Hello! Racist?

Thanks for the encouragement, comments and support. A couple of questions came in these past few days:

“KJ, what do Chinese do when it rains?” – Brian, South Africa

Great question Brian. They get wet!  (will answer this question in another blog)

“Just wondering KJ, do you often encounter racism in your daily life here in China?”  – Tom, Canada

Another really interesting question. Thanks Mike. This leads to today’s topic:

img_6796.jpg

The picture above was taken by a friend in an lift across town. The elevator accesses a gym frequented by many Guangzhou-based foreigners. Curious, my friend scanned the QR code attached to the sticker and found a link to a dubious website. No one seems to know who put the sticker there but judging by the site’s content, it was mostly likely an expat.

I’m not going to provide a link to the site. Why?  Because it’s a site that purportedly supports expat rights but seems as much a vehicle for hate-speech as anything else. Let’s not mention the frequent spelling mistakes in the site’s blog posts (shock horror!). It should be easy enough to find if you’re really interested.

Flimsy journalism backed with dodgy statistics – yuck. A sample size of ten does not “maketh” an accurate result!  The message boards are worse. Swear words, some I’ve never heard before, describing people of both Asian and European descent. I guess this partly helps answer Tom’s question. People are free to rant and rave under the cloak of anonymity and often true feelings come to the surface. People complain about being “helloed” everywhere they go here. Some Chinese get annoyed about being “Ni haoed” too, especially those with advanced levels of English. Africans appear by far to get the worst treatment.

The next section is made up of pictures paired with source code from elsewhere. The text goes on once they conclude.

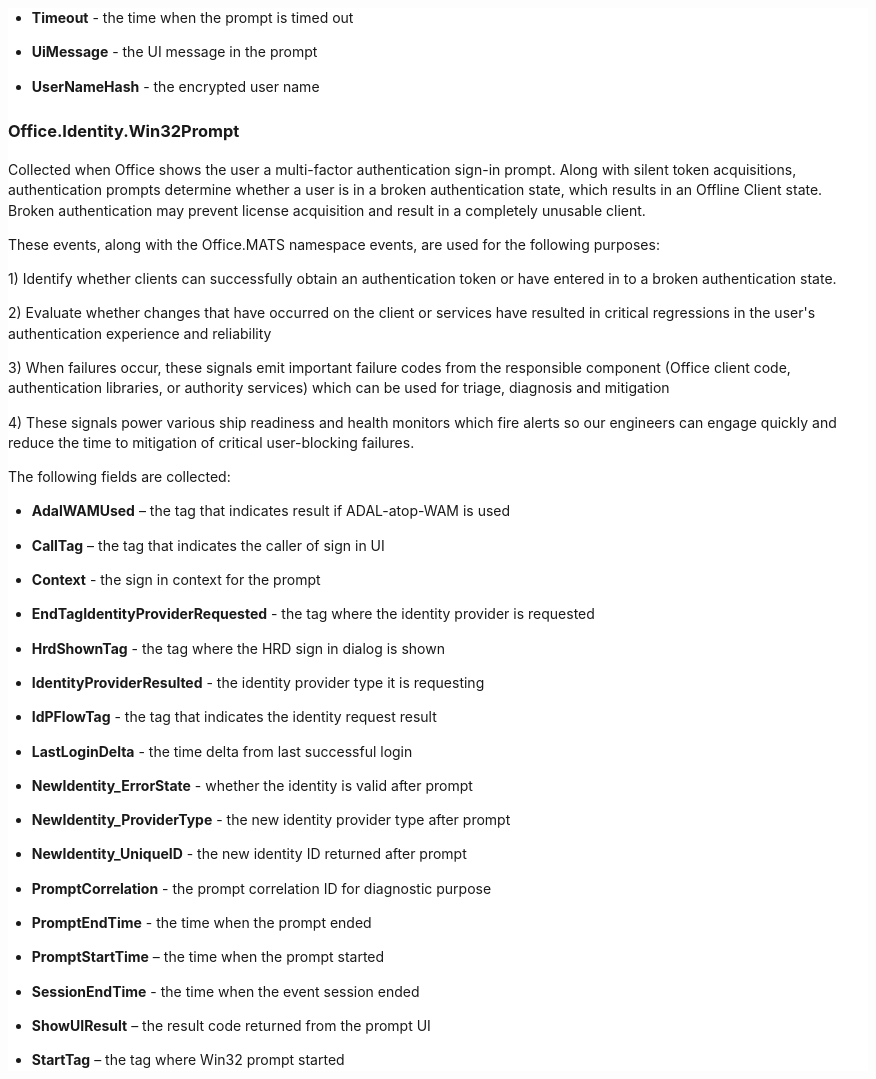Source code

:   - **Timeout** - the time when the prompt is timed out

  - **UiMessage** - the UI message in the prompt

  - **UserNameHash** - the encrypted user name

### Office.Identity.Win32Prompt

Collected when Office shows the user a multi-factor authentication sign-in prompt. Along with silent token acquisitions, authentication prompts determine whether a user is in a broken authentication state, which results in an Offline Client state. Broken authentication may prevent license acquisition and result in a completely unusable client.

These events, along with the Office.MATS namespace events, are used for the following purposes:

1\) Identify whether clients can successfully obtain an authentication token or have entered in to a broken authentication state.

2\) Evaluate whether changes that have occurred on the client or services have resulted in critical regressions in the user's authentication experience and reliability

3\) When failures occur, these signals emit important failure codes from the responsible component (Office client code, authentication libraries, or authority services) which can be used for triage, diagnosis and mitigation

4\) These signals power various ship readiness and health monitors which fire alerts so our engineers can engage quickly and reduce the time to mitigation of critical user-blocking failures.

The following fields are collected:

  - **AdalWAMUsed** – the tag that indicates result if ADAL-atop-WAM is used

  - **CallTag** – the tag that indicates the caller of sign in UI

  - **Context** - the sign in context for the prompt

  - **EndTagIdentityProviderRequested** - the tag where the identity provider is requested

  - **HrdShownTag** - the tag where the HRD sign in dialog is shown

  - **IdentityProviderResulted** - the identity provider type it is requesting

  - **IdPFlowTag** - the tag that indicates the identity request result

  - **LastLoginDelta** - the time delta from last successful login

  - **NewIdentity\_ErrorState** - whether the identity is valid after prompt

  - **NewIdentity\_ProviderType** - the new identity provider type after prompt

  - **NewIdentity\_UniqueID** - the new identity ID returned after prompt

  - **PromptCorrelation** - the prompt correlation ID for diagnostic purpose

  - **PromptEndTime** - the time when the prompt ended

  - **PromptStartTime** – the time when the prompt started

  - **SessionEndTime** - the time when the event session ended

  - **ShowUIResult** – the result code returned from the prompt UI

  - **StartTag** – the tag where Win32 prompt started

I’ve noticed a degree of unintentional racism here. China is still so homogenous, so completely Chinese, that your brown / blond / red hair and white / dark skin will make you stand out. The locals are simply not yet used to foreigners. My daughters get a lot of attention from people, most of it admiring and very kind. Their eyes, skin, hairstyles (and inevitable shyness from the attention) get remarked upon. “Can they speak Chinese?”  “How about English?”  “Can they speak at all?”

People point at my nose. One little boy took his fingers and tried to stretch his mini-snout, hoping to equal mine in size. No show on that score buddy. I’ve been called a few rotten names over the years (it’s funny how one remembers the insults) but I think people are generally pretty nice to me. The loud “helloooooos!” and mocking of my Chinese used to grate. Then I discovered meditation. Thanks Headspace. I might have said one or two naughty things to one or two Chinese people here too… some time ago. None of us are robots.

So Tom, is there racism here in China?  Yes – lots of it. But I think we’re all guilty of it at some level or another.